According to a critical document filed with the National Telecommunications and Information Administration, you can take down any LTE network with a simple $650 piece of gear.
Every cellphone grid is vulnerable to this technique, including FirstNet, the emergency communications network designed after 9/11. According to the authors, "it's relatively easy to do" by anyone. In fact, if a terrorist group spent just a bit more on a cheap, readily available power amplifier, it could take down a region as large as New York State.
The paper, by Jeff Reed—director of the wireless research group at Virginia Tech—and research assistant Marc Lichtman, says that it would be hard to defend against such an attack. The problem, they say, relates to structural, intrinsic vulnerabilities to the LTE architecture.
According to Lichtman, there are eight distinct ways to take down an LTE network, easily be exploited by anyone with basic communications engineering skills:
Your phone is constantly syncing with the base station. If you can disrupt that synchronization, you will not be able to send or receive data. There are multiple weak spots-about eight different attacks are possible. The LTE signal is very complex, made up of many subsystems, and in each case, if you take out one subsystem, you take out the entire base station. Any communications engineer would be able to figure this stuff out.

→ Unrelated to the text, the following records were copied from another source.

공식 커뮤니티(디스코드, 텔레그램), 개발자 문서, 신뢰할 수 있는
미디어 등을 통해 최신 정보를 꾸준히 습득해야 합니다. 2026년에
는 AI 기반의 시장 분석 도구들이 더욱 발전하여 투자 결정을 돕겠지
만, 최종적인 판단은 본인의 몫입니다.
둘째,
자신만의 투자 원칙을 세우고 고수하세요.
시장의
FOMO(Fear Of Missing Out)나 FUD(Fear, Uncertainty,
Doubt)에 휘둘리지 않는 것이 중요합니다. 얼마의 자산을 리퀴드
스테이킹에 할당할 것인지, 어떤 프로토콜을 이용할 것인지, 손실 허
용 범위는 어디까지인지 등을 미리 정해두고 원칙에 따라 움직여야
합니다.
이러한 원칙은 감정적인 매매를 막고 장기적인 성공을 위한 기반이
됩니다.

The NTIA and the big telecommunication providers haven't reacted to the paper yet. The good news is that the existing 3G and 2G grids would still work in such a scenario. However, as we are increasingly dependent on higher data rates and migrating to faster and better networks, such structural problems are worrying. Extremely worrying, in fact: by 2017, half of the world's population will run on LTE, and new devices—some of them critical, in the medical and transportation industries—will be based solely on this standard.
The worst part: LTE has been proposed for the new communication system for emergency response. Called FirstNet, it was designed after the many communications problems experienced by first response teams during 9/11. Just imagine the picture: terrorists first attacking a major target and then jamming the communication network used by the emergency forces trying to help. According to Reed, this is specifically what can happen.
And there doesn't seem to be a fix right now. This is an systems architecture problem, according to Reed, one that would take a massive rethinking to prevent:
LTE does a good job of [encrypting the communications]. But unconventional security aspects, such as preventing signal jamming, have been largely overlooked.